Traditional public schools outperform charter schools: That's the aggressive stance taken by State Board of Education Vice Chair Thomas Ratliff, and he says he's got the numbers to prove it.
In an open letter, Ratliff cited the recent Texas Education Agency snapshot report for the 2013-14 school year, and the numbers were pretty clear. Compared to charters, traditional ISDs had lower dropout rates; higher graduation rates; and higher STAAR, SAT, and ACT scores. They are also better places to work, with higher average teacher salaries, more experienced staff, and fewer students per teacher. On top of that, ISDs also spend less money on administration and have fewer administrators as a portion of their work force. That last point is particularly damaging for fiscal conservatives, who constantly harp on supposed inefficiencies within public schools.
While noting that there are good and bad public schools, just as there are good and bad charters, these statewide numbers are clear. Ratliff wrote, "ISDs aren't perfect, but they graduate more kids, keep more kids from dropping out, and get more kids career- and college-ready than their politically connected competitors."
This brought an immediate and sharp response from an unexpected source: a joint letter, signed by former U.S. Secretary of Education Rod Paige and former Texas House Public Education Committee Chair Paul Sadler. The pair argued that Ratliff used the wrong numbers, and that he should have used the more in-depth TEA 2014 Comprehensive Report on Texas Public Schools. The pair argued that Ratliff "contorts data to paint an unflattering picture of public charter schools," adding, "our elected officials shouldn't be misleading the public with claims and data that only serve to drive a wedge between our public education options on which Texas families rely."
When asked for a response to their response, Ratliff effectively thanked them for making his point about the disproportionate influence of charter schools for him. "When you have the former Texas House Public Education Committee chair and the former U.S. secretary of education teaming up to respond to a little old state board member's press release, the political connection is made in spades."
Case in point: Ratliff has joined the growing chorus of concern over the fact the former Al Price State Juvenile Correctional Facility in Beaumont is being rented to the Evolution Academy Charter School for $1 per month, even though the state still owes millions in bonds on the property. Moreover, this comes as founders of the Houston-based Varnett Public School charter network in Houston were charged with 19 felony counts related to embezzling $2.6 million in school funds. Many public education advocates are questioning how lax state oversight must have been to allow this to happen.
Ken Zarifis, president of school union Education Austin, applauded Ratliff for calling attention to the constant efforts by public figures like U.S. Secretary of Education Arne Duncan to tout charters over public schools.
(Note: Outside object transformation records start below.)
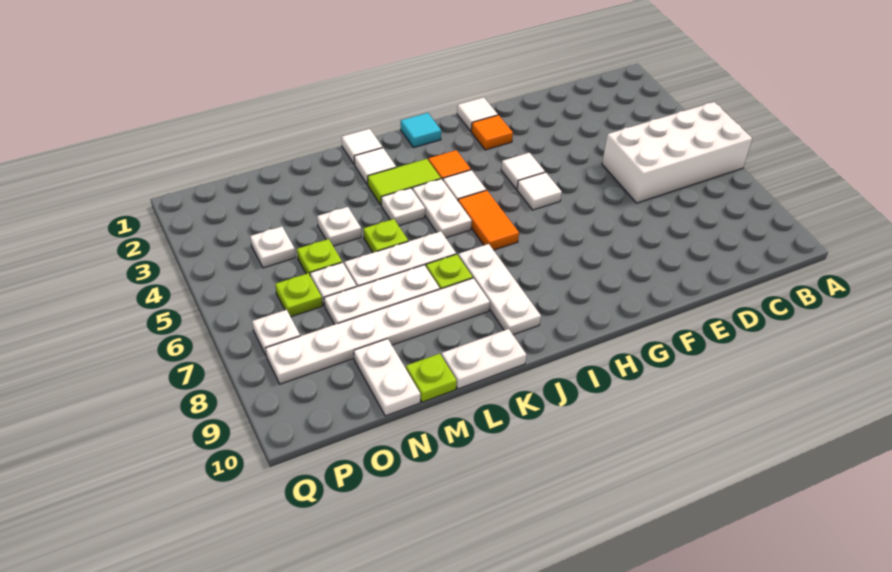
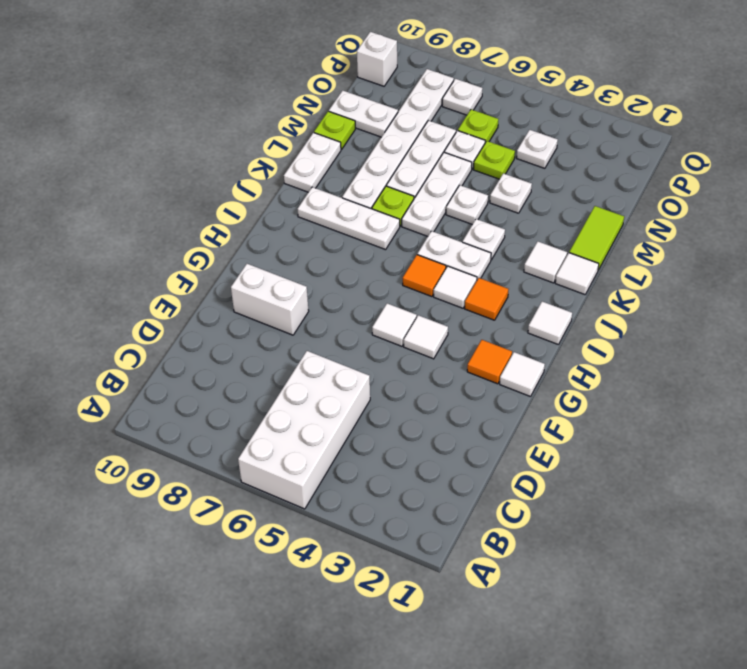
none -> white 1x2 brick [231,264,309,335]
cyan 1x1 tile [401,113,441,148] -> white 1x1 tile [528,301,572,345]
orange 1x2 tile [458,190,519,250] -> orange 1x1 tile [403,255,446,297]
lime 1x2 tile [368,159,441,205] -> lime 1x2 tile moved to [569,206,624,270]
lime 1x1 plate [363,219,408,253] -> white 1x1 plate [446,185,488,224]
none -> white 1x1 brick [357,32,397,86]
He said, "I scratch my head over this, because these are people who on the surface have been proponents of quality education for all." As for the TEA snapshot's stats, he called the difference between privately run charters and traditionally run public schools "pretty glaring. Pound for pound, you look at apples to apples, if you use everything across the board, it's clear public schools do a better job."
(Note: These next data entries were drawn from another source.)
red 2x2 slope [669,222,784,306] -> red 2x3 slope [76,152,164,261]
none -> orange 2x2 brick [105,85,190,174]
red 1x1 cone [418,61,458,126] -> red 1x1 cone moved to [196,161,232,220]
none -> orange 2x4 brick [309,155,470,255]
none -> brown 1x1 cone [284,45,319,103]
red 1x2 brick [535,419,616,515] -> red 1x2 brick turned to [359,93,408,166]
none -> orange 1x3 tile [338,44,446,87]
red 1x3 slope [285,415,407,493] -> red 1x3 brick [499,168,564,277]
Ratliff argued that Paige and Sadler are going after the wrong target. He said, "I didn't make these numbers up. These are straight from TEA's report and TEA's snapshot. They can shoot the messenger all they like." He took particular umbrage with their claim he should have used the comprehensive report, replying, "I'm not interested in slicing up the data differently because they don't like the results." Moreover, he argued that the way the longer report separates out numbers for charter dropout recovery schools from data for other campuses skews the numbers in the private sector's favor. "ISDs don't get to carve off hard-to-educate kids," he said. "I'll be the first to admit that charter schools have saved some kids' lives ... but they can't corner the market on kids in danger of dropping out."
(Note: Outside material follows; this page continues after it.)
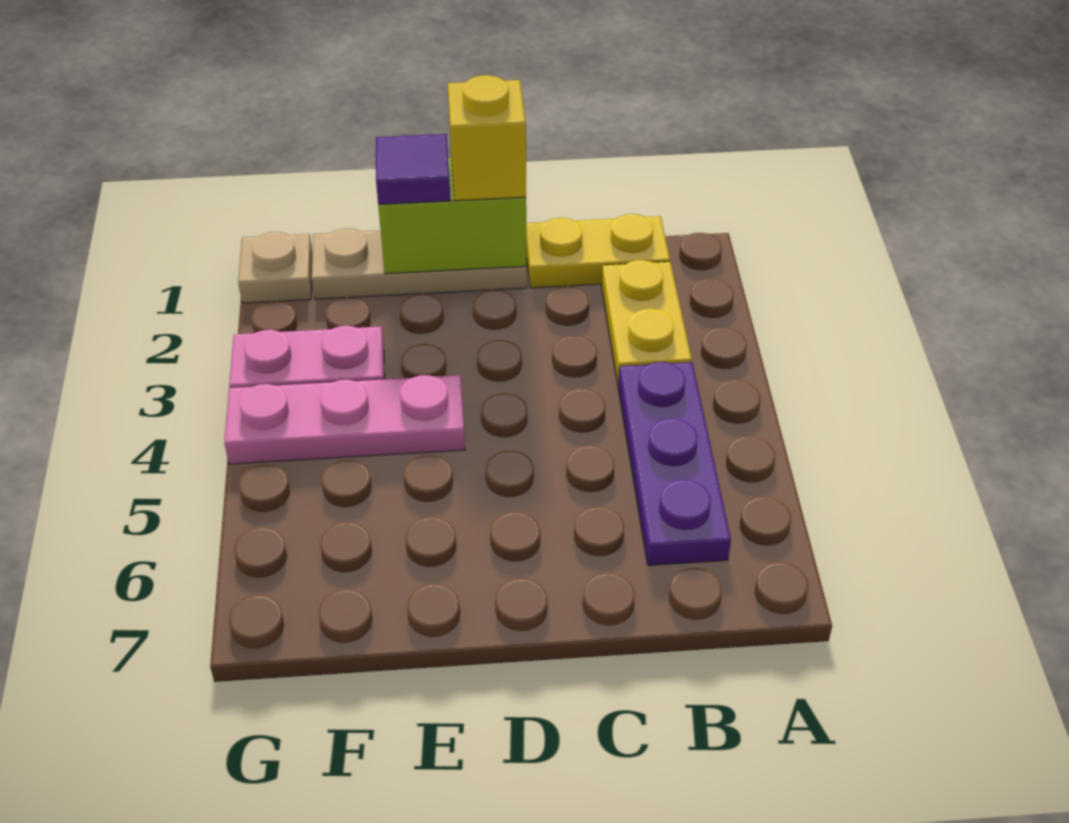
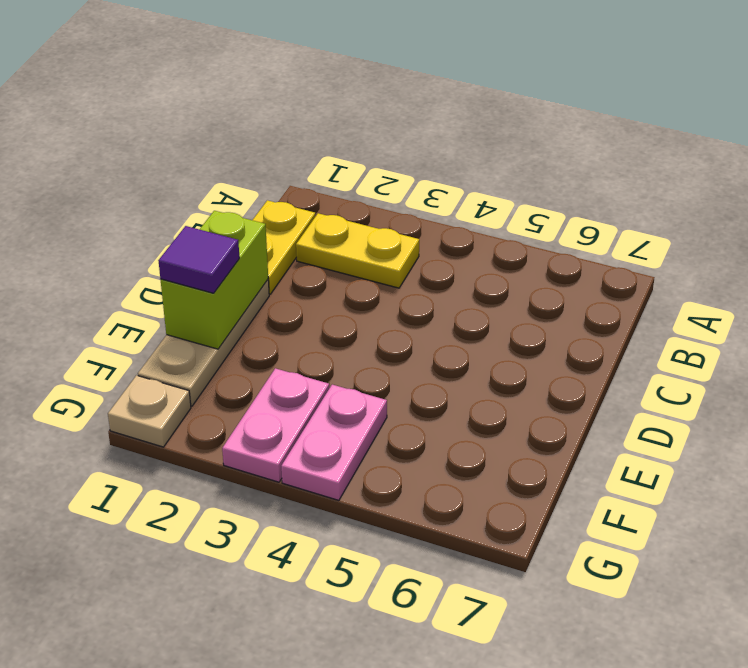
purple 1x3 plate [618,362,731,565] -> none
yellow 1x1 brick [448,75,526,201] -> none
pink 1x3 plate [224,375,465,464] -> pink 1x2 plate [281,385,387,500]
As for the finance side, Ratliff accused Sadler and Paige of "playing half a card." While he supports their point that, on average, charters in Texas get $1,000 per student, he said, "I've got schools in my district that get $1,000 less than what some charters in my district get." Ratliff argued that school finances are so complicated that they cannot be narrowed down to one statewide bullet point – again, something he argues Sadler should know. Considering charter schools operate under looser requirements and restrictions than traditional public schools, their costs are inevitably different. That's before taking into account long-standing and heavily researched findings that show many charters skim off the best, cheapest-to-educate students, and send the rest back to the state.
Then there is federal involvement. A recent study by the Center for Media and Democracy found that the U.S. government has pumped $3.3 billion into charter schools over the last 20 years, a figure that does not include all additional grants. This effort, which has marked both Republican and Democratic administrations, drove huge inflation in the Charter Schools Program, from $4.5 million in grants in 1995 to $253 million in the current fiscal year. Even though there is no evidence of its efficacy, the Obama administration is doubling down on that policy. In the latest draft budget for FY 2016, the president requests Congress grant a 48% increase in that fund to $375 million. For context, the highly touted new Excellent Educators for All initiative, a tent-pole part of the administration's agenda which Duncan represented as "critically important", will only receive $350 million. Similarly, Obama is only asking for $25 million for arts in education funding – the same as it received in 2014.